*WHAT YOU NEED TO DO*
Reproduce each of the following lines word for word, without changing anything.

Stored data entries
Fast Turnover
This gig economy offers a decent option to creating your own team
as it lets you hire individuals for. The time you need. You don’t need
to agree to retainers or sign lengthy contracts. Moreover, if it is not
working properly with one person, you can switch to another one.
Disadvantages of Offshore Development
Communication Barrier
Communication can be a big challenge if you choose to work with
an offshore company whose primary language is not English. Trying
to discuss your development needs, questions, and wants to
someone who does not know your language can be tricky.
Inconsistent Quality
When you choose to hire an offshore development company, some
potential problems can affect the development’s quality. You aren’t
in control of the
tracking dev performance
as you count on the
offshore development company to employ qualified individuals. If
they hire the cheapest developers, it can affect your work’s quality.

*SOLVED EXERCISE*
Fast Turnover
This gig economy offers a decent option to creating your own team
as it lets you hire individuals for. The time you need. You don’t need
to agree to retainers or sign lengthy contracts. Moreover, if it is not
working properly with one person, you can switch to another one.
Disadvantages of Offshore Development
Communication Barrier
Communication can be a big challenge if you choose to work with
an offshore company whose primary language is not English. Trying
to discuss your development needs, questions, and wants to
someone who does not know your language can be tricky.
Inconsistent Quality
When you choose to hire an offshore development company, some
potential problems can affect the development’s quality. You aren’t
in control of the
tracking dev performance
as you count on the
offshore development company to employ qualified individuals. If
they hire the cheapest developers, it can affect your work’s quality.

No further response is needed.